Desde então, Richman revisou para baixo a sua estimativa para as taxas nacionais de recenseamento eleitoral de não-cidadãos para pouco menos de 1% e de participação para meio por cento.

Um pequeno número de localidades permite que não-cidadãos votem apenas em disputas municipais
Washington, DC, e um pequeno número de municípios na Califórnia, Maryland e Vermont permitem que não-cidadãos votem em algumas eleições locais, tais como eleições para conselhos municipais ou conselhos escolares. Mas até agora, a participação desta população tem sido baixa. Os não-cidadãos ainda estão proibidos de votar nas eleições federais e estaduais em todos estes locais, e existem sistemas em vigor para garantir que não recebam votos para essas outras raças.
A maioria das pessoas que chegaram à fronteira nos últimos anos não tem caminho para a cidadania
Uma narrativa falsa nesta temporada de campanha sugere que as pessoas que chegaram à fronteira entre os EUA e o México durante a administração Biden podem rapidamente tornar-se cidadãos e votar legalmente.

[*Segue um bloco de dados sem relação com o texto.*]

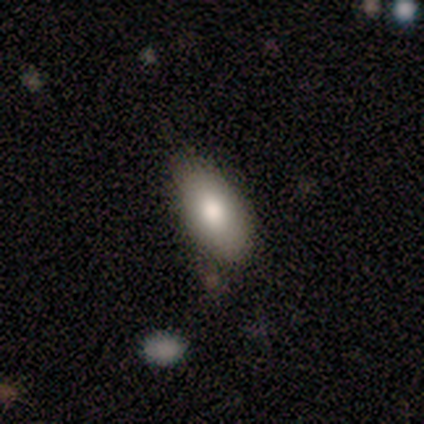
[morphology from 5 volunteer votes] A smooth galaxy with no disk features (100%) that is in between round and cigar-shaped (100%). Merging: none (80%).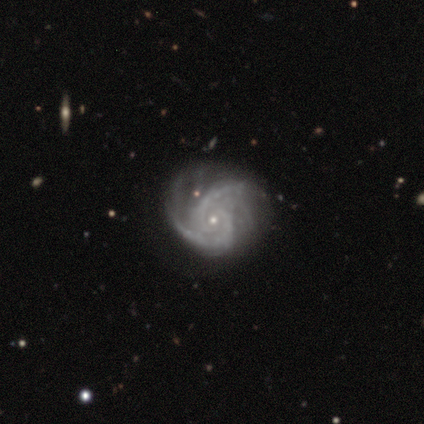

Mas a grande maioria dos migrantes não tem caminho para a cidadania. Para a minoria a quem acabará por ser concedido asilo, muitas vezes demora mais de uma década a partir do momento em que entram no país para passar por todas as etapas para ganhar os seus casos e, finalmente, naturalizar-se. Além disso, as alterações aos protocolos de asilo durante a administração Biden tornaram mais difícil obter asilo neste país e, eventualmente, tornar-se cidadão.
Afirmações enganosas sobre o voto de não cidadãos podem minar a confiança nas eleições de 2024
Ao concentrarem-se em alegações infundadas sobre os não-cidadãos que votam nas próximas eleições, Trump e os seus aliados parecem estar a preparar o terreno para potencialmente contestarem as eleições.
“Você pode apostar que se Trump perder, ele alegará que houve votação generalizada de não-cidadãos, sem qualquer evidência”, disse David Becker, diretor executivo do Centro de Inovação e Pesquisa Eleitoral, à Tuugo.pt no mês passado. “E isso vai incitar a raiva e potencialmente a violência.”